> [WORK INSTRUCTIONS]
Leave the pictures out and transcribe every record exactly.

> [GIVEN RECORDS]
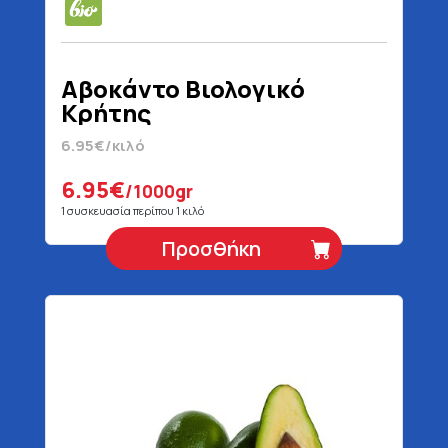
Αβοκάντο Βιολογικό
Κρήτης
6.95€/κιλό
6.95€
/1000gr
1 συσκευασία περίπου 1 κιλό
Προσθήκη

> [WRITTEN ANSWER]
Αβοκάντο Βιολογικό
Κρήτης
6.95€/κιλό
6.95€
/1000gr
1 συσκευασία περίπου 1 κιλό
Προσθήκη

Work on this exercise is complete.